* _INSTRUCTION_: Pull out each line of the data below that contains the word "first", and copy those lines without changes.
***** TASK INPUTS
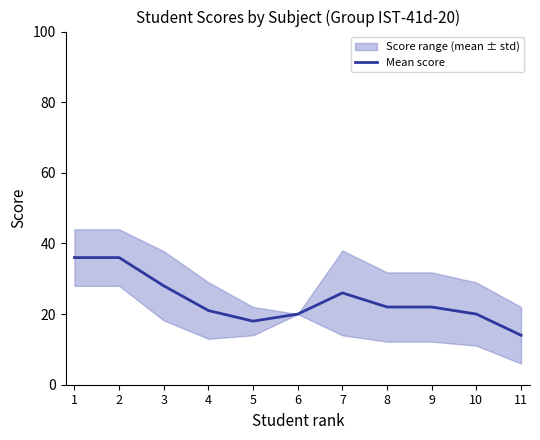

How many data points are above 22?

4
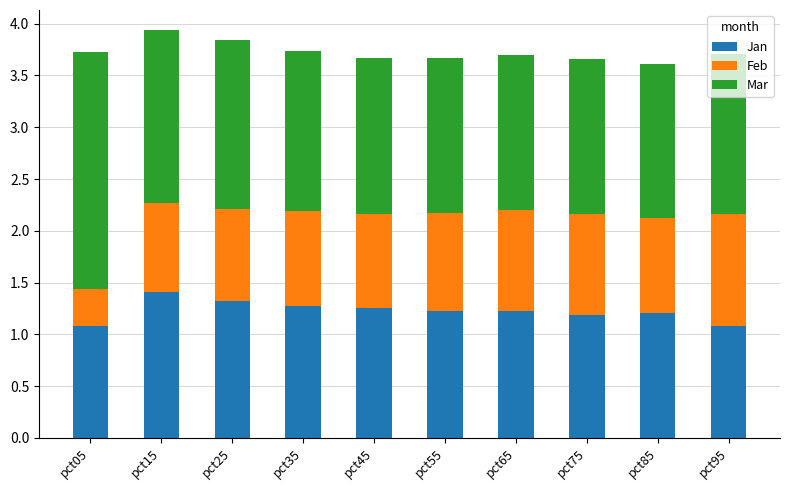

Which category has the highest value in the Jan series?

pct15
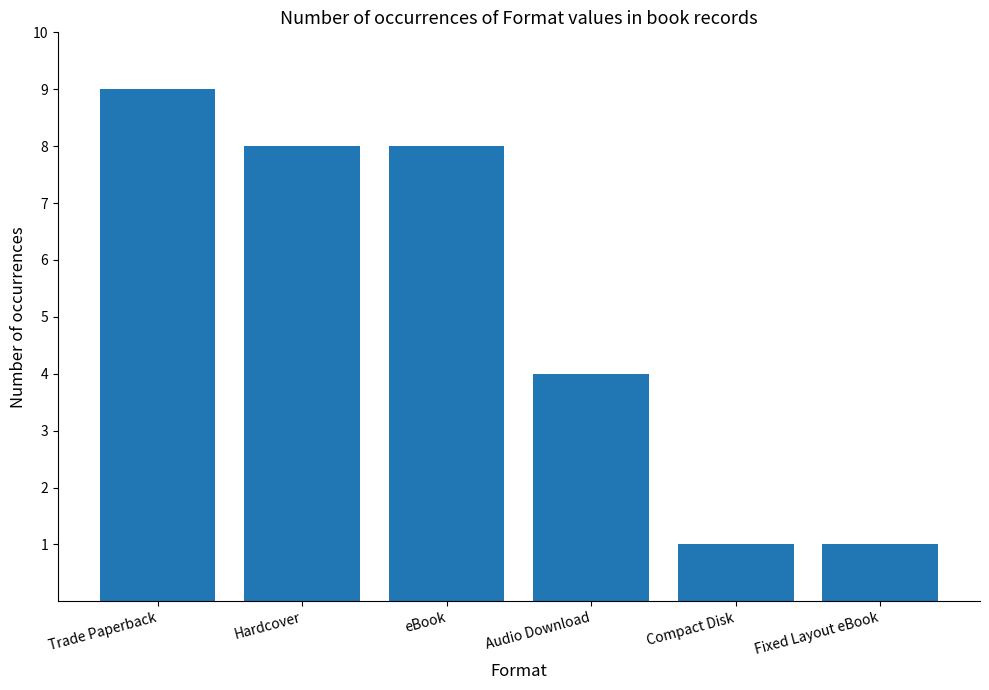

Reading left to right, transcribe all the data shown in this chart.

Trade Paperback=9	Hardcover=8	eBook=8	Audio Download=4	Compact Disk=1	Fixed Layout eBook=1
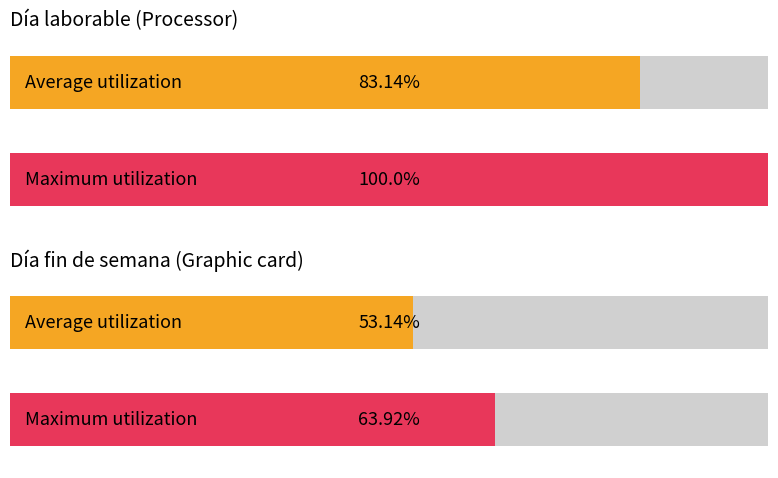

List the labels in order of Horas de trabajo value, largest first.

Día laborable, Día de fin de semana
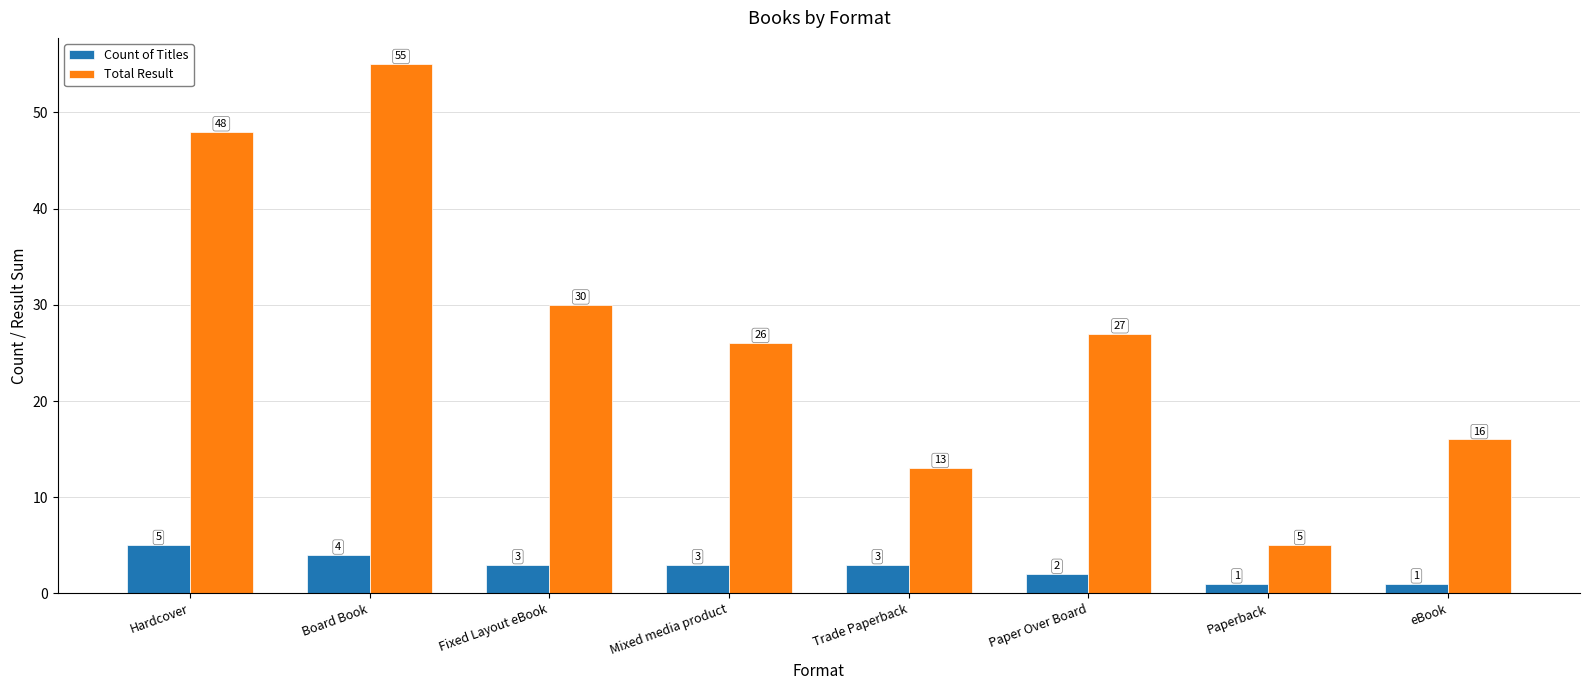

What position from the right is Paper Over Board?

3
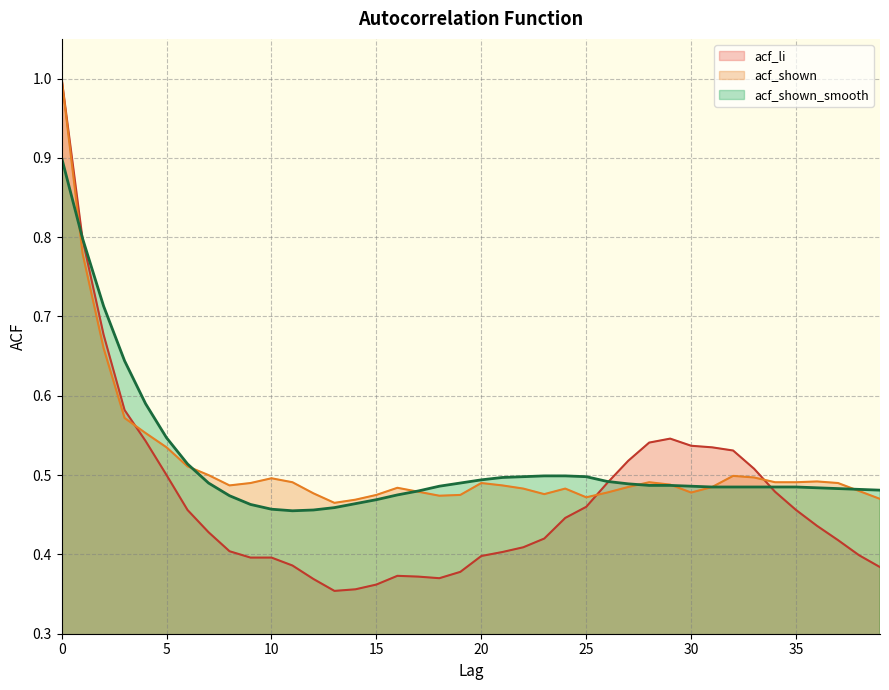

What is the difference between the highest and lowest values at 3?

0.1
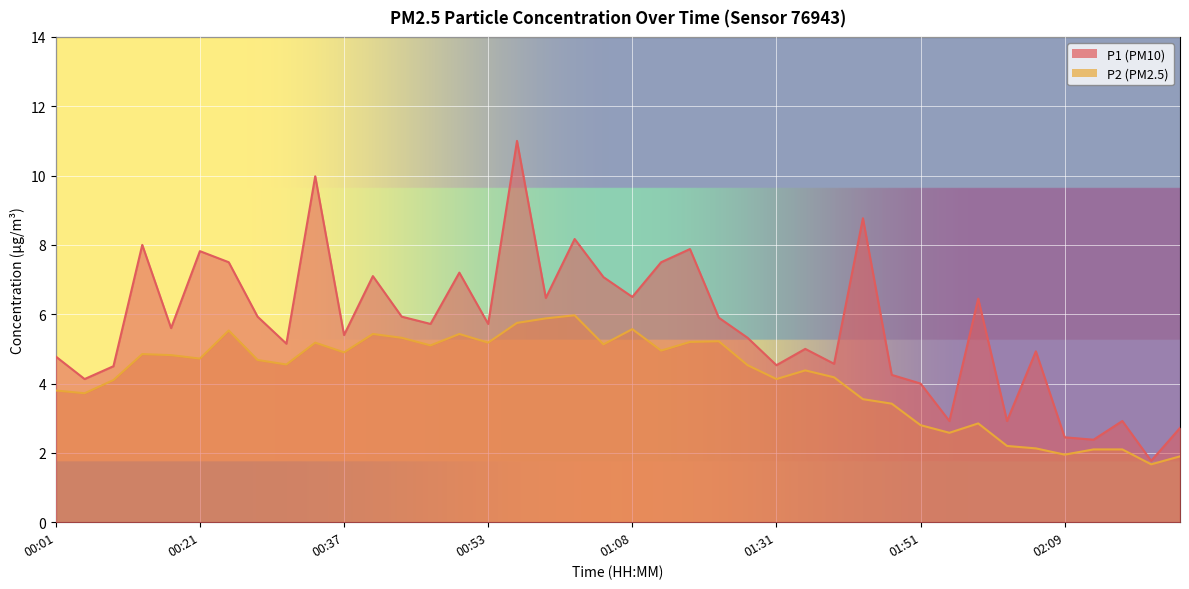

Where does the P2 series first go above 4?

00:07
**********
* _EXPECTED ANSWER_:
List the labels in order of Horas de trabajo value, largest first.
Where does the P2 series first go above 4?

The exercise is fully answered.